With the bankrupt company expecting to make its unsecured creditors nearly whole, it doesn't want to bother tracking down dozens of preference clai...
Marie LeoneNovember 30, 2007

Calpine Corp. has received permission to turn its back on $80 million worth of preference-claim payments once its bankruptcy reorganization plan is confirmed.

On Tuesday, U.S. bankruptcy judge Burton Lifland approved Calpine’s petition to abandon efforts to collect preference claims that are less than $1 million. In aggregate, the claims amount to a small percentage of the total $2 billion Calpine seeks to recover for its creditors, notes the Associated Press.

Governed by the U.S. Bankruptcy Code, preference claims are meant to prevent an insolvent company from favoring one creditor at the expense of another. Basically, the bankrupt company has the right to sue vendors to force them to return payments that were made within 90 days of the bankruptcy filing. While the law’s rationale may not make immediate sense, its aim is clear: to stop failing companies from doling out payments to preferred vendors just before they go broke.

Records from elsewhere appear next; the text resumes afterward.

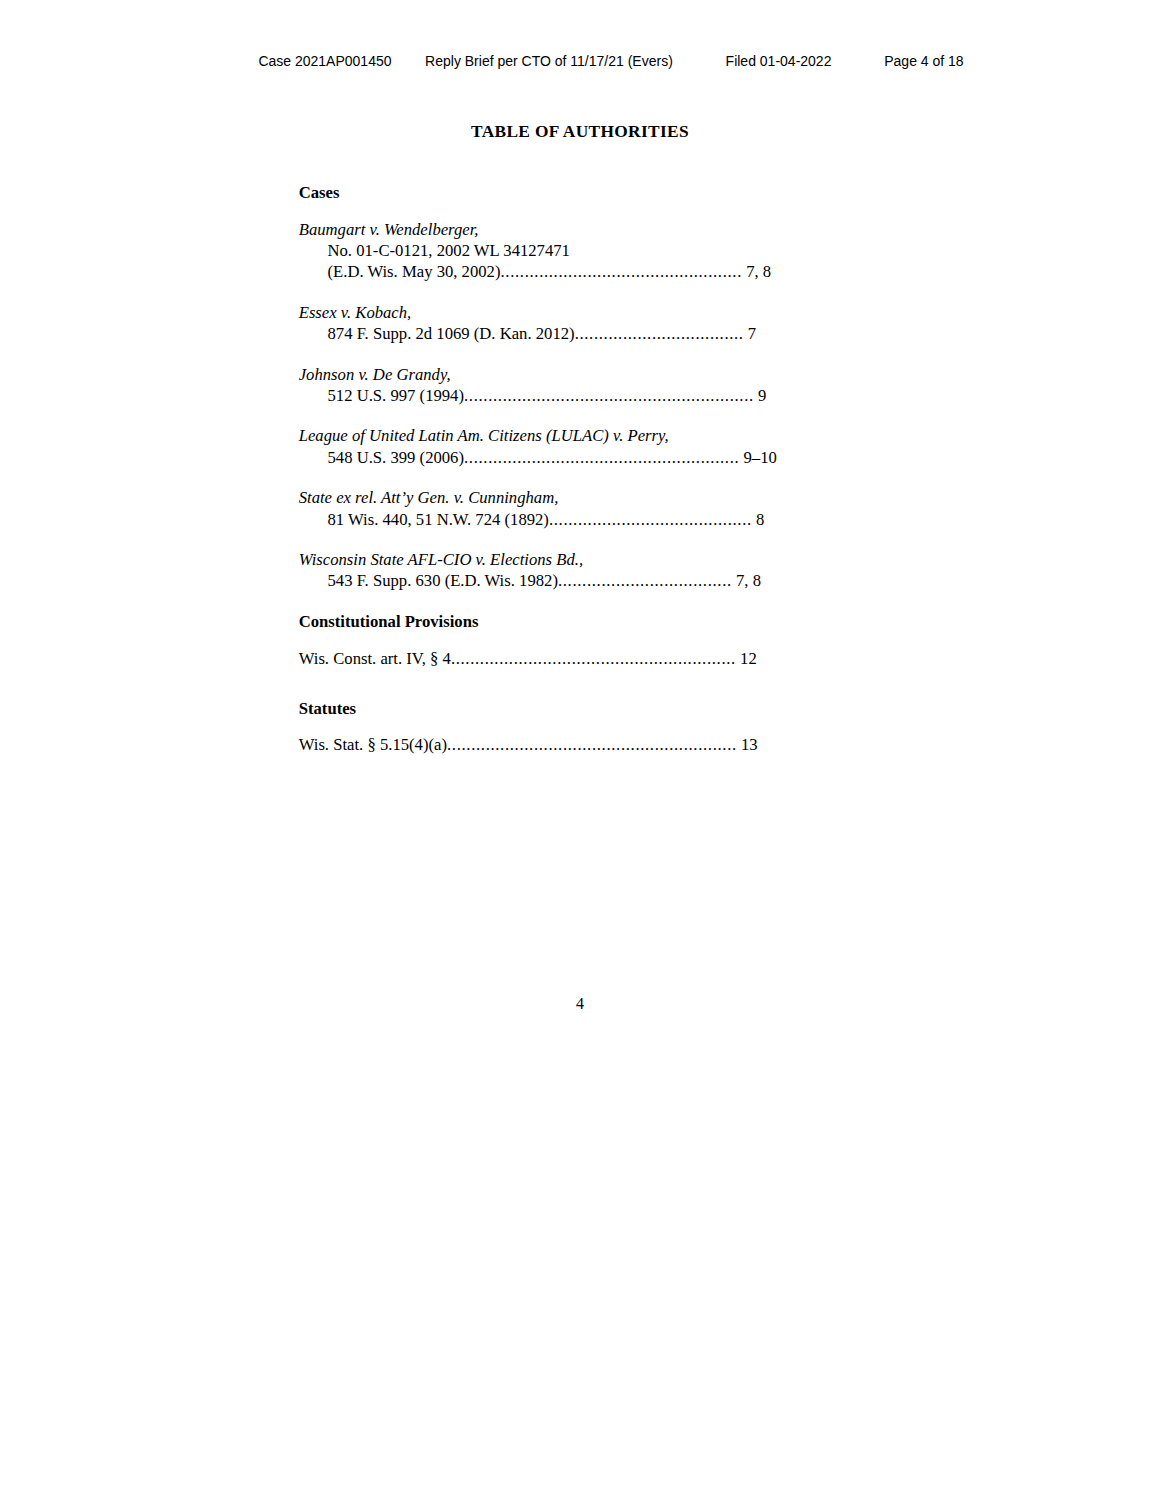Case 2021AP001450 Reply Brief per CTO of 11/17/21 (Evers) Filed 01-04-2022 Page 4 of 18
TABLE OF AUTHORITIES
Cases
Baumgart v. Wendelberger,
No. 01-C-0121, 2002 WL 34127471
(E.D. Wis. May 30, 2002).................................................. 7, 8
Essex v. Kobach,
874 F. Supp. 2d 1069 (D. Kan. 2012)................................... 7
Johnson v. De Grandy,
512 U.S. 997 (1994)............................................................ 9
League of United Latin Am. Citizens (LULAC) v. Perry,
548 U.S. 399 (2006)......................................................... 9–10
State ex rel. Att’y Gen. v. Cunningham,
81 Wis. 440, 51 N.W. 724 (1892).......................................... 8
Wisconsin State AFL-CIO v. Elections Bd.,
543 F. Supp. 630 (E.D. Wis. 1982).................................... 7, 8
Constitutional Provisions
Wis. Const. art. IV, § 4........................................................... 12
Statutes
Wis. Stat. § 5.15(4)(a)............................................................ 13
4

But the petition makes it clear that Calpine’s bankruptcy trustee does not want to track down smaller preference claims. Experts speculate that the administrative and legal costs of running down those claims would be moot because Calpine estimates it will be paying unsecured creditors — those most likely to be the target of preference actions — between 89 cents and 97 cents on the dollar. “It’s a futile effort [in Calpine’s case] if the company is paying out 95 cents on the dollar or more,” Hal Schaeffer, president of D&H Credit Services, told

Schaeffer explained that if unsecured creditors are made nearly whole, there is no reason for the trustee to spend money dogging relatively small preference claims. Indeed, the money spent on chasing the claims could reduce the ultimate payout. Further, Schaeffer pointed out that bankruptcy law requires that a debtor company increase the creditor’s original claim by the same amount as the preference action.

For example, consider a case in which an unsecured creditor files a claim with a bankruptcy trustee to recover $200,000 from an insolvent company. Subsequently, the bankrupt company files a preference claim against the creditor for $50,000. The creditor negotiates with the trustee to pay only $40,000 of the preference claim, the deal is accepted, and the creditor’s full claim is bumped up to $240,000. “Calpine would be on a merry-go-round” in terms of collecting the preference payment and adding it back to original claims when nearly full recovery is anticipated, said Schaeffer.

Calpine is a unique case because of the high estimated payout. In recent years, only the Delphi bankruptcy, which is currently wending its way through the Chapter 11 process, is paying out close to full recovery. Generally, unsecured creditors average between 7 cents and 10 cents on the dollar, according to Schaeffer. (Secured creditors usually recover 100 percent of their claims.)

What’s more, the secondary market confirms Calpine’s recovery estimates, added Schaeffer. He said that currently, companies that buy bankruptcy claims from creditors at a discount in exchange for cash up front are offering about 95 cents on the dollar.

Calpine, which filed for bankruptcy protection in December 2005, is scheduled to go before Judge Lifland on December 17 to seek approval of its plan.